Let's take a closer look at the differences between CDs and savings accounts.

What is a certificate of deposit?

A CD is a type of savings vehicle that you'll find available at most financial institutions. When you open a CD, you're choosing to lock up your deposit at the bank and forgo any access to these funds for the specified term. CD term lengths can range from a few months to several years. If you want to withdraw your funds before the CD reaches maturity, you'll likely have to pay a penalty. That's why it's important to make sure that you won't need the funds throughout the CD term before buying one.
Generally, you'll earn a guaranteed rate of return when you open a CD.

You can ensure that your deposit is safe and won't lose any principal by seeking out Federal Deposit Insurance Corp. banks and National Credit Union Administration credit unions. These entities will protect up to $250,000 per depositor, per institution, per ownership category.

What is a savings account?

A savings account is a standard type of account offered by banks and credit unions. These accounts are also federally insured up to $250,000, making them an equally safe place to stash your cash.

When you open a savings account, you'll usually be able to do so with very little cash upfront. But the minimum deposit you'll need to open an account varies from bank to bank. Once the account has been opened, you'll have quick access to your funds whenever you need it. However, there are some limitations on how often you can move funds out of your savings account. You'll generally only be able to make six transfers or withdrawals from your savings account per statement cycle. There are exceptions.

Although some savings accounts offer a competitive APY, not all do. If you're looking to earn a better return on your savings, then consider a high-yield savings account. With that option, you'll still be able to get access to your money six times per month but with a better rate of return.

When to use a CD versus a savings account

A CD is a low-risk option that can provide a solid boost to your savings.

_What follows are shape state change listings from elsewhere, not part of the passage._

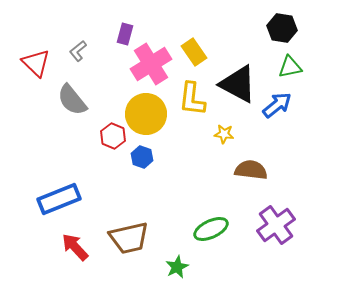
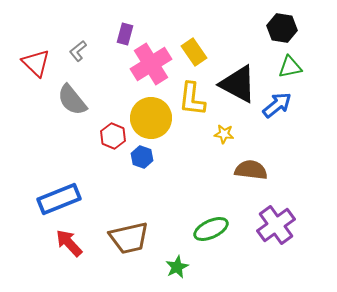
yellow circle: moved 5 px right, 4 px down
red arrow: moved 6 px left, 4 px up
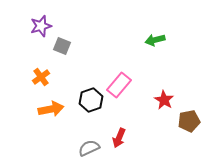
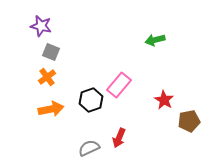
purple star: rotated 30 degrees clockwise
gray square: moved 11 px left, 6 px down
orange cross: moved 6 px right
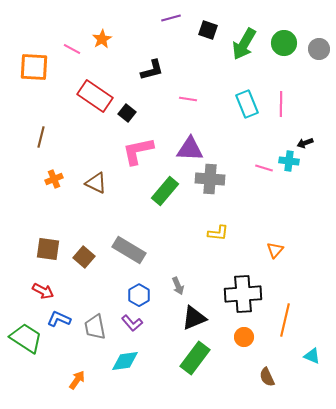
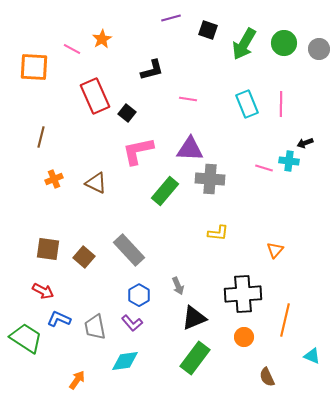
red rectangle at (95, 96): rotated 32 degrees clockwise
gray rectangle at (129, 250): rotated 16 degrees clockwise
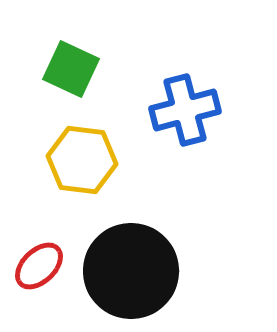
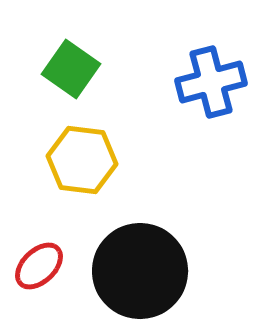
green square: rotated 10 degrees clockwise
blue cross: moved 26 px right, 28 px up
black circle: moved 9 px right
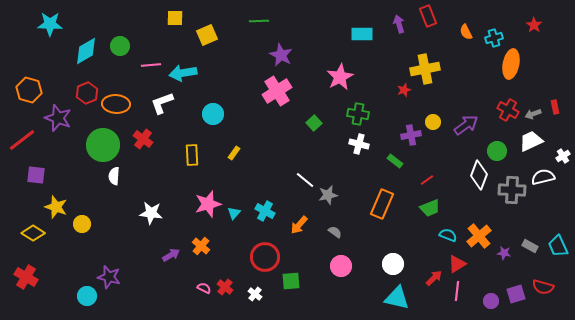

The guaranteed fixed rate of return can be an attractive feature for many savers. You'll know exactly what you'll be earning on your savings for a specific term, whether it's six months or five years.

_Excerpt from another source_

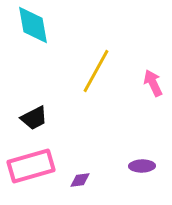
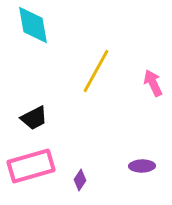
purple diamond: rotated 50 degrees counterclockwise
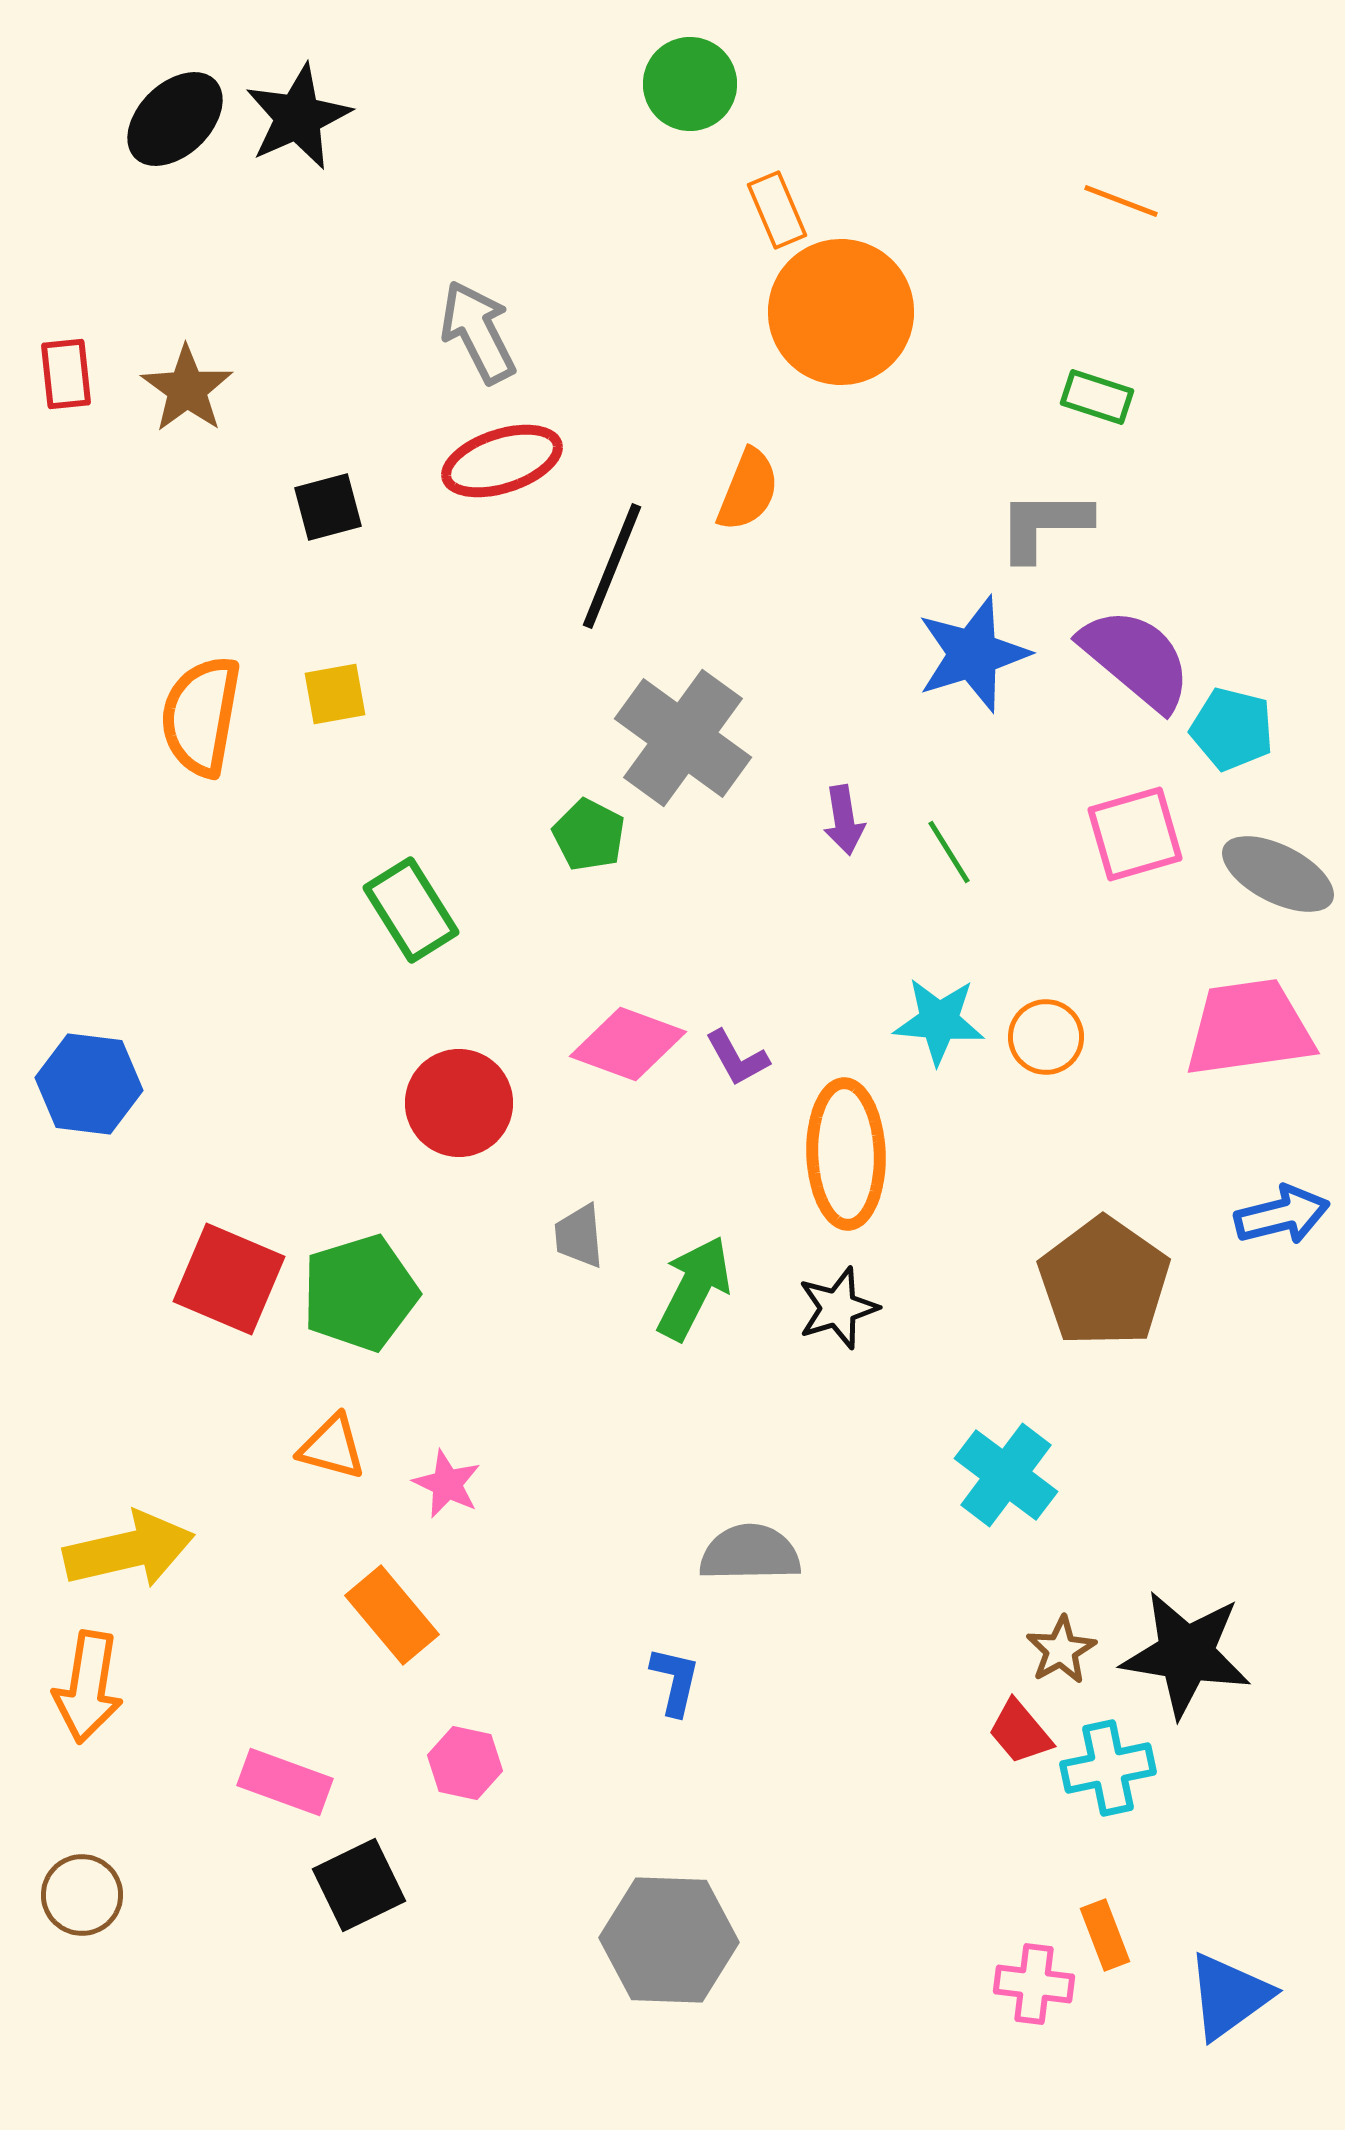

With this structured savings plan, you can save for longer-term goals. For example, let's say you want to buy a house in five years and plan to put down a sizable down payment. You can stash your funds in a five-year CD for a guaranteed return on those funds. At the end of the term, you can use the money plus the interest it earned as a part of your down payment.

CDs are also a good option if you're one of those people with a habit of raiding your savings. Although true emergencies will happen, some of us struggle to leave our savings untouched in a standard savings account that won't penalize you for withdrawing the funds whenever you'd like.

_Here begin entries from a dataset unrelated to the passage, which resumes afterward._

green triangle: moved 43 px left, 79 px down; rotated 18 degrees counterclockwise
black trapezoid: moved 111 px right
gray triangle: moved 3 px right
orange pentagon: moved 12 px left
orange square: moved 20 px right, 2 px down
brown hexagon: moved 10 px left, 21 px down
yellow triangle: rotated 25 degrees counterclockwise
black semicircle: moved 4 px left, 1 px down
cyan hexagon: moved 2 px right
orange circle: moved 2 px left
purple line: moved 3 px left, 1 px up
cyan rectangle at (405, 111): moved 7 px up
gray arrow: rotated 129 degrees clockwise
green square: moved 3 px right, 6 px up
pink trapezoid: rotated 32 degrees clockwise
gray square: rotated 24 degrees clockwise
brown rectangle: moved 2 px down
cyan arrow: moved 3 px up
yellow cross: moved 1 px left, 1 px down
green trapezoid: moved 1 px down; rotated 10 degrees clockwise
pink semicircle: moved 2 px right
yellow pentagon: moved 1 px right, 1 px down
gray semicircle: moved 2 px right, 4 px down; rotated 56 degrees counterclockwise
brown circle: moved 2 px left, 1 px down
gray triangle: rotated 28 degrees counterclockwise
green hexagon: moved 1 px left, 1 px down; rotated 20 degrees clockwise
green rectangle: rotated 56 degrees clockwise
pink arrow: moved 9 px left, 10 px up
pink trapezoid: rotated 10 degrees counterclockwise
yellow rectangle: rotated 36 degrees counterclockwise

When to use a savings account versus a CD

The main reason to use a savings account is the promise of unfettered liquidity. You'll have access to the money in a savings account pretty much whenever you need it.

With this fast access to cash, a savings account can be a good spot to stash money earmarked for your emergency fund. If you need the funds at any time, you'll be able to access them without paying a penalty. Another good use of a savings account is to make progress toward short-term savings goals. If you want to save for your holiday shopping or an upcoming vacation, a savings account is a great choice.

However, the tradeoff is that you could be passing up the opportunity to earn a higher interest rate with a CD. You'll have to decide which savings vehicle is the best fit for your savings goals.

Bottom line

The choice between a CD and a savings account will be clear based on your current savings goals. If you want quick access to these savings for a short-term goal, then a savings account is the way to go. If you want to maximize your APY for a long-term goal, then a CD might be a better fit.

In either case, make sure to shop around for the best interest rates for both CDs and savings accounts before making a final decision. Move forward once you are clear on the goals you have for your savings.